Змеиный виноград - страница 12
— Да, Натаир-Итах, будет сделано, — склонился стражник и исчез под навесом, оставляя меня в одиночестве.
Вода все прибывала, по улицам лился поток, ливневые каналы едва-едва справлялись, хотя их исправно чистили каждый сезон. Наказание за неисполнение было неприятным — десяток плетей. Наказание за оставление без помощи в такой период — двадцать плетей. Наказание за самостоятельный выход из убежища — смерть. Хотя были удачливые смельчаки, которым удавалось и стихию пережить, и от змея сбежать.
Шелест чешуи я услышал уже на соседней улице. Чем ближе к портовому району, тем выше были заборы у домов. Я провел рукой по ближайшему, нащупал стилизованные изображения змеев и дев — легенды, которые окружали мой род, моих предков, что лишь женщина способна укротить Великого змея. В каждой легенде был и обман, и правда.
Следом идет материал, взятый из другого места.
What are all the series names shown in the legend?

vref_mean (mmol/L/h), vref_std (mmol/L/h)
Не просто женщина и не только женщина.
За поворотом я увидел его: толстый хвост скользил по камням улицы, длинное тело извивалось между заборами, вытянутая морда выискивала что-то среди домов, взволнованно вертелась, топорщила длинные усы, пробовала языком воздух и воду и совершенно не обращала на меня внимания. Змей был невелик для нашего рода. Я мог с закрытыми глазами сказать, что на хвосте у этого экземпляра есть белая полоса, такие же серебристые чешуйки мелькали на груди и возле головного плавника. Уж своего племянника я мог узнать.
КиоТи крутился у этого дома не первый год — идеальная иллюстрация всем тем легендам об истинных парах и другой ерунде. Только тянуло его сюда не из-за мифической привязанности, а из-за острого яркого запаха рыбы и специй. В доме была лапшичная — самая лучшая в Моарианне, уже седьмое поколение как здесь варили, жарили и резали. Главное блюдо — лапша с особенным острым супом, яйцами морских птиц и обжаренные в хлебных крошках крошечные соленые рыбные мальки.
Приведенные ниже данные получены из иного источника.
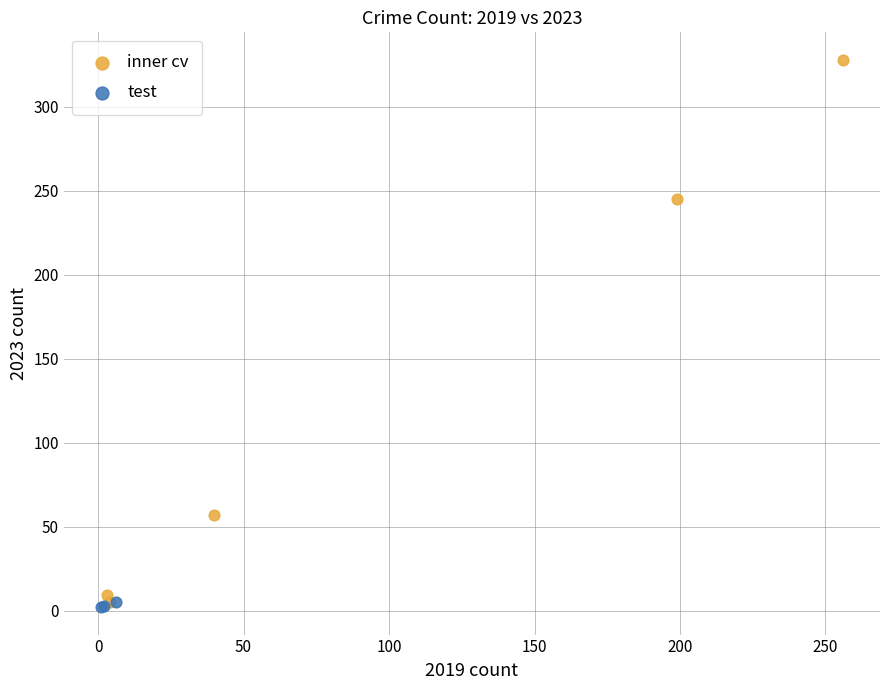

Which series has the widest spread of Y values?

inner cv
Я пнул конец хвоста и, естественно, добился яростного шипения, змей развернулся быстро, даже слишком, для большого и, казалось бы, неповоротливого тела. Но мне было чем ответить. Руки уже изменялись, когти были достаточные, чтобы впиться в чешую племянника и продавить ее, дотянуться до мягкой внутренности мышц, причинить боль. Тот запоздало дернулся, прощупал воздух языком в моей стороне, понял, что ошибся, сменил тональность звука со злобной на извиняющуюся.
— Проваливай, — потребовал я. — И не возвращайся, пока не отрастишь себе ноги. Тогда и поговорим.
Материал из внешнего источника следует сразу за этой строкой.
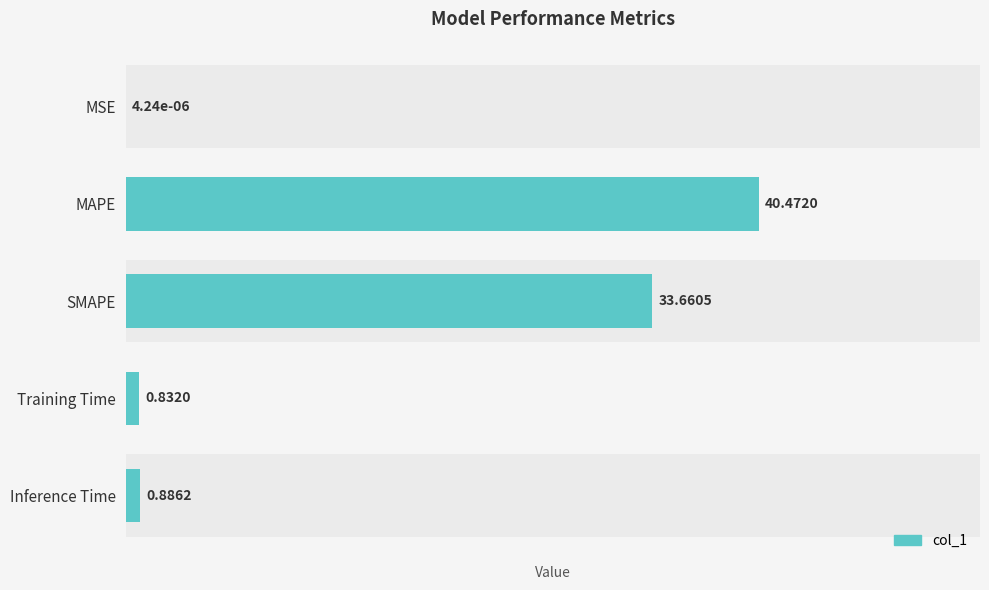

Reading left to right, transcribe all the data shown in this chart.

0.0	40.5	33.7	0.8	0.9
Молодой змей зашипел с издевкой, мол, ты не можешь мне запретить появляться здесь в шторм. Ведь это время, когда волны достаточно сильны, будто специально созданы, чтобы скользнуть с ними в порт. Я скривился, было глупо надеяться, что в пустой голове юнца было что-то кроме инстинктов и желаний. Но лучше бы он за ламантинами гонялся в проливе.
Впрочем, я знал, что он будет бледнеть-краснеть и кланяться до пола, когда сменит форму и ступит на эту землю своими собственными ногами. Сам таким был четыре десятилетия назад. Он будет беспомощным и ошарашенным, будет греметь костями обо все поверхности, биться ногами о камни, нечаянно царапаться, попадать себе пальцем в глаз, пытаясь откинуть назад волосы. Это будет смешно — учить его всему.
Часть знаний, которые в него вложили родители до первой смены шкуры, естественно, испарится, так что ему придется стать тише и внимательнее, потом и уверенность в собственной непобедимости уменьшится. Да и сложно считать себя таковым, когда вокруг немало сильных челюстей, мощных кулаков и острых мечей, способных проткнуть новую тонкую шкуру.